BPF List
 help / color / mirror / Atom feed
From: Yonghong Song <yonghong.song@linux.dev>
To: Alexei Starovoitov <alexei.starovoitov@gmail.com>
Cc: bpf <bpf@vger.kernel.org>, Alexei Starovoitov <ast@kernel.org>,
	Andrii Nakryiko <andrii@kernel.org>,
	Daniel Borkmann <daniel@iogearbox.net>,
	Kernel Team <kernel-team@fb.com>,
	Martin KaFai Lau <martin.lau@kernel.org>,
	Tejun Heo <tj@kernel.org>
Subject: Re: [PATCH bpf-next v6 1/9] bpf: Allow each subprog having stack size of 512 bytes
Date: Mon, 21 Oct 2024 20:21:01 -0700	[thread overview]
Message-ID: <c6e5040b-9558-481f-b1fc-f77dc9ce90c1@linux.dev> (raw)
In-Reply-To: <CAADnVQ+ZXMh_QKy0nd-n7my1SETroockPjpVVJOAWsE3tB_5sg@mail.gmail.com>


On 10/21/24 6:18 PM, Alexei Starovoitov wrote:
> On Sun, Oct 20, 2024 at 12:14 PM Yonghong Song <yonghong.song@linux.dev> wrote:
>> With private stack support, each subprog can have stack with up to 512
>> bytes. The limit of 512 bytes per subprog is kept to avoid increasing
>> verifier complexity since greater than 512 bytes will cause big verifier
>> change and increase memory consumption and verification time.

------------

Return the part of the email from "On 10/21/24 6:18" up to and including "and verification time.", copied word for word. The lines that come next are separate material with no link to the email above.

■ **SUPPLIED MATERIAL**:
------------

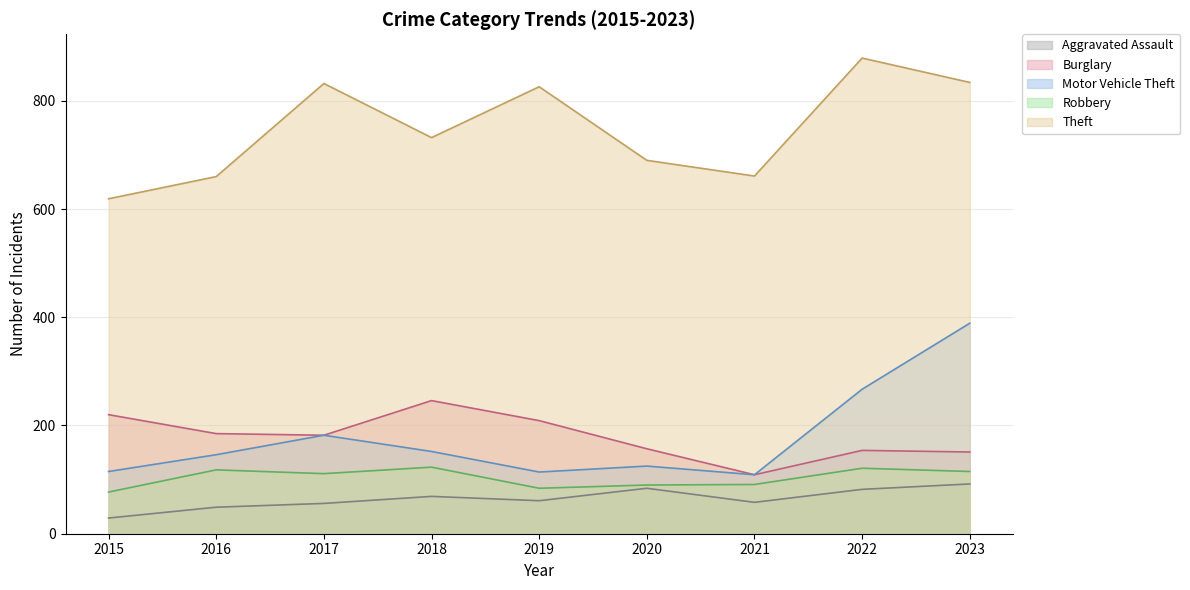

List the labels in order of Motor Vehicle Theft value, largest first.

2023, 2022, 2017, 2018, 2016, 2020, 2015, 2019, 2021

------------

■ **TASK SOLUTION**:
On 10/21/24 6:18 PM, Alexei Starovoitov wrote:
> On Sun, Oct 20, 2024 at 12:14 PM Yonghong Song <yonghong.song@linux.dev> wrote:
>> With private stack support, each subprog can have stack with up to 512
>> bytes. The limit of 512 bytes per subprog is kept to avoid increasing
>> verifier complexity since greater than 512 bytes will cause big verifier
>> change and increase memory consumption and verification time.